Farmers Benefit from ARG’s PES Scheme
Farmers in the Lake Bosumtwe Landscape have benefited from a Payment for Ecosystem Services (PES) scheme instituted by A Rocha Ghana in collaboration with the Climate Stewards to support farmers to diversify their income while contributing to building climate resilience, biodiversity conservation and watershed management.
Simply put as Payment for Ecosystem Service (PES), the idea is to pay landowners to manage their land in a sustainable way that ensures the provision of a “service” rendered by nature, such as clean water, habitats for wildlife, or carbon storage in forests.
The initiative which started in 2020 and is being rolled out in phases has witnessed the payment for ecosystem services for the first pilot cohort comprising four farmers, one community land and one family landholding.
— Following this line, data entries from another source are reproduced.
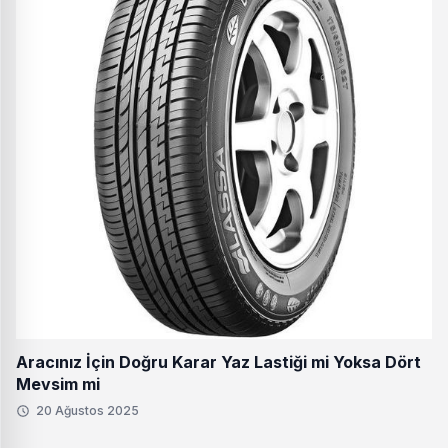
Aracınız İçin Doğru Karar Yaz Lastiği mi Yoksa Dört
Mevsim mi
20 Ağustos 2025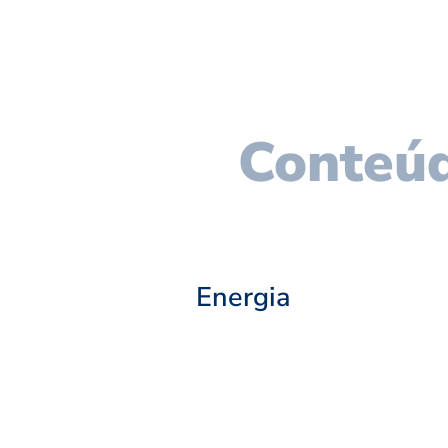
Conteúd
Energia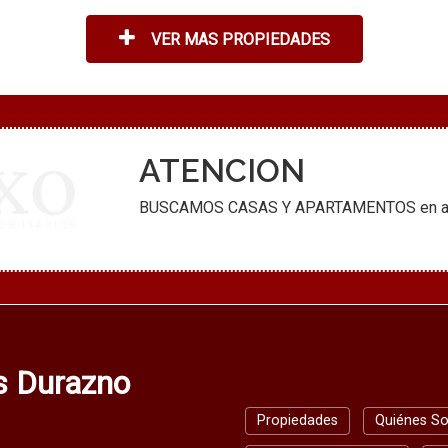
VER MAS PROPIEDADES
ATENCION
BUSCAMOS CASAS Y APARTAMENTOS en alquil
os Durazno
Propiedades
Quiénes S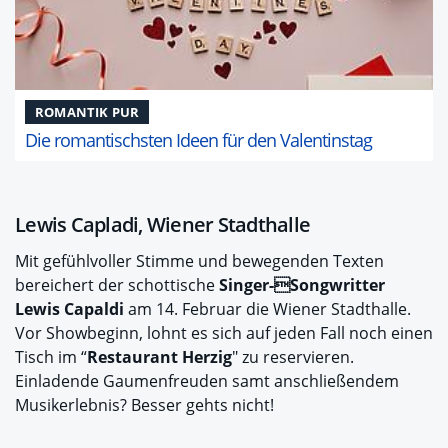
ROMANTIK PUR
Die romantischsten Ideen für den Valentinstag
Lewis Capladi, Wiener Stadthalle
Mit gefühlvoller Stimme und bewegenden Texten
bereichert der schottische
Singer-Songwritter
Lewis Capaldi
am 14. Februar die Wiener Stadthalle.
Vor Showbeginn, lohnt es sich auf jeden Fall noch einen
Tisch im “
Restaurant Herzig
" zu reservieren.
Einladende Gaumenfreuden samt anschließendem
Musikerlebnis? Besser gehts nicht!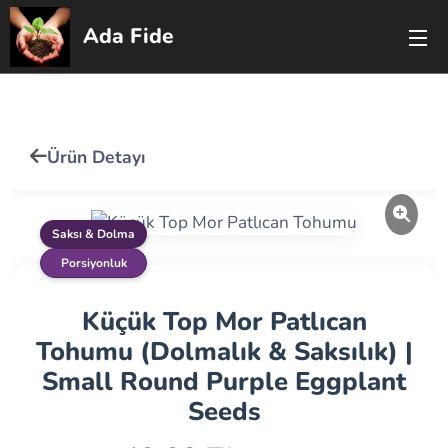
Ada Fide
🇹🇷
🇬🇧
Ürün Detayı
Saksı & Dolma
Porsiyonluk
Küçük Top Mor Patlıcan
Tohumu (Dolmalık & Saksılık) |
Small Round Purple Eggplant
Seeds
The scheme which falls under the wider Climate Stewards programme, is part of efforts to address threats to the Lake Bosumtwe landscape that serves as a habitat for endemic fish species, globally endangered fauna such as the Epixerus ebii (Western palm squirrel) and Cephalophus jentinki (Jentink’s duiker), as well as important flora such as endangered commercial timber species―Khaya senegalensis and Khaya grandifoliola.
ARG PES Project
The PES scheme is being implemented using the reintroduction of agroforestry as a landscape management tool. The focus of the project is to enhance the resilience of smallholder farmers to the effect of climate change and to open up new possibilities for income generation.
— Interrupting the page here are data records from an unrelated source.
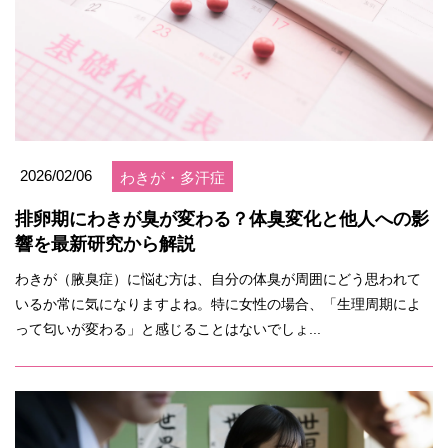
2026/02/06
わきが・多汗症
排卵期にわきが臭が変わる？体臭変化と他人への影
響を最新研究から解説
わきが（腋臭症）に悩む方は、自分の体臭が周囲にどう思われて
いるか常に気になりますよね。特に女性の場合、「生理周期によ
って匂いが変わる」と感じることはないでしょ...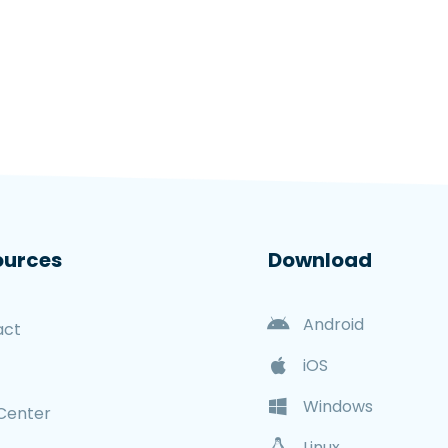
ources
Download
Android
act
iOS
Windows
Center
Linux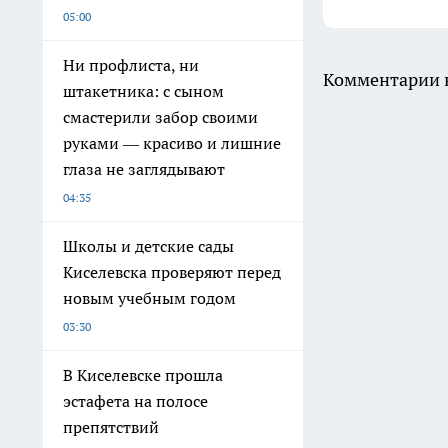
05:00
Ни профлиста, ни
Комментарии н
штакетника: с сыном
смастерили забор своими
руками — красиво и лишние
глаза не заглядывают
04:35
Школы и детские сады
Киселевска проверяют перед
новым учебным годом
03:30
В Киселевске прошла
эстафета на полосе
препятствий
Due to low incentives to plant trees, most farmers are reluctant to pursue tree growing to improve landscape characteristics and sustain ecosystem services currently enjoyed.
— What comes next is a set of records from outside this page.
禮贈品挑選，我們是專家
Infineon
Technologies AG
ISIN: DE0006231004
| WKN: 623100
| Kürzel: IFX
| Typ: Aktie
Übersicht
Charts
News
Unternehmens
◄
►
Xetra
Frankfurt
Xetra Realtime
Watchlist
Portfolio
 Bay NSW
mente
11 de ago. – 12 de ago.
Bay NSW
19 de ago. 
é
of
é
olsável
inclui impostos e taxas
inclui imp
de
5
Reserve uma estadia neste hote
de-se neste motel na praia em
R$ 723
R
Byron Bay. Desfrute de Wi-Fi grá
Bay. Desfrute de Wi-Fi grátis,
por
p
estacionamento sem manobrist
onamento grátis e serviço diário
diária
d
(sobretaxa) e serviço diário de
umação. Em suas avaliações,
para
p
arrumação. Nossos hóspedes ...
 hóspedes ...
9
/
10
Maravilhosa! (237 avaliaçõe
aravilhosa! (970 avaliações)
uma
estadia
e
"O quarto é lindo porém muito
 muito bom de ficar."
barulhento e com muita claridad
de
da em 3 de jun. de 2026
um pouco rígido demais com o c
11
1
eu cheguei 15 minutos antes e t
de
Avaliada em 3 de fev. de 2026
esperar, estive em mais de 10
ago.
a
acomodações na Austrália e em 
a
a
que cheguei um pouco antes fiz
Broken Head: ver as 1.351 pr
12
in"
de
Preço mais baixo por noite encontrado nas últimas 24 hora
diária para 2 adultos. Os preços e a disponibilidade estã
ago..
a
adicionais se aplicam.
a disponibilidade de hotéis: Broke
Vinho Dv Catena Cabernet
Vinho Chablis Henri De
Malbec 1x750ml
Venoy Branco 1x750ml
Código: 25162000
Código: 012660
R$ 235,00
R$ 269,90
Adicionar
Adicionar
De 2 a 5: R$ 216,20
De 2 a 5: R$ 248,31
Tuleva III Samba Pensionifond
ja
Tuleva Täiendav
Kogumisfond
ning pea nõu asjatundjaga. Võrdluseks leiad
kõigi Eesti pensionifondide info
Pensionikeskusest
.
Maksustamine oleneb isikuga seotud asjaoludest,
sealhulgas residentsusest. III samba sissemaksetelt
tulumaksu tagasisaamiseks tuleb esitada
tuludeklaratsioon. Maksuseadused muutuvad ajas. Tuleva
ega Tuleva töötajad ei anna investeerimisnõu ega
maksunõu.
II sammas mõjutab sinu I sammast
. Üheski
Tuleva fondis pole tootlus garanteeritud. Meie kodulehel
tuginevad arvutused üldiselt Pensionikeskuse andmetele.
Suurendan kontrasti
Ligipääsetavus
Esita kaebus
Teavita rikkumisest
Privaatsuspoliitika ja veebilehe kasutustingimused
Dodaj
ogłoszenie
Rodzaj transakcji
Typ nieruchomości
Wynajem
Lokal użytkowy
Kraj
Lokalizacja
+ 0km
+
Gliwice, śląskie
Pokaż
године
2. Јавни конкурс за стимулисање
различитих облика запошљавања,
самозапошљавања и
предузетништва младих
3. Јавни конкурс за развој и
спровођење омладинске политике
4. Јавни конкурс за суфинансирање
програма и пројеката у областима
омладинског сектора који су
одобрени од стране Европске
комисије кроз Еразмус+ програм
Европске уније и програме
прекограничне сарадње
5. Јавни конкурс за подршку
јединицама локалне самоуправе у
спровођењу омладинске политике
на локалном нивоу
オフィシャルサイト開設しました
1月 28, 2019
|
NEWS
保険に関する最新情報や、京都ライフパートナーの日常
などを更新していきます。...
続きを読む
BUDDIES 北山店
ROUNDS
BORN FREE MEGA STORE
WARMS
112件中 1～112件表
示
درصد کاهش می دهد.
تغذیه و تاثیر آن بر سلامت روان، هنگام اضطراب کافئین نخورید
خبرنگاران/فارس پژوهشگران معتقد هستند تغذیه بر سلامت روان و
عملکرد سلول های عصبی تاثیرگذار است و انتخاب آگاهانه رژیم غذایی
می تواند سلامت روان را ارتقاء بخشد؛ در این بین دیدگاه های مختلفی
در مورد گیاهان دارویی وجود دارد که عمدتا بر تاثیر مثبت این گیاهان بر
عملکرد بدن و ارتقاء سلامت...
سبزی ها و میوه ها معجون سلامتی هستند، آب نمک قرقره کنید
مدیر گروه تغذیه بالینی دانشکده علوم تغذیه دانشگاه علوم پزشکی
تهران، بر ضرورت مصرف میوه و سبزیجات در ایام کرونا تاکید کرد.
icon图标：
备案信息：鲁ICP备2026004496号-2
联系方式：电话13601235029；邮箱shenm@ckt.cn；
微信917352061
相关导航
The Payment for Ecosystem Services model was therefore used as an incentive to help farmers and the community at large to appreciate the importance and benefits of tree planting in the sustenance of their livelihoods and the conservation of biodiversity.
The aim is also to increase propagation of a variety of indigenous trees and fruit species on smallholder farmers’ fields over the next ten years on a landscape-wide basis.
The first cohort, recruited in 2020, have planted and nurtured 2,500 indigenous trees and over 600 fruit trees covering a total of 8.5 hectares within the lake landscape. The farmers have in turn received a total of GH₵5,534 ($955) for their efforts.
So far, 12 farmers, their 88 dependents, and 45 community members have benefited directly from undertaking tree planting and nurturing.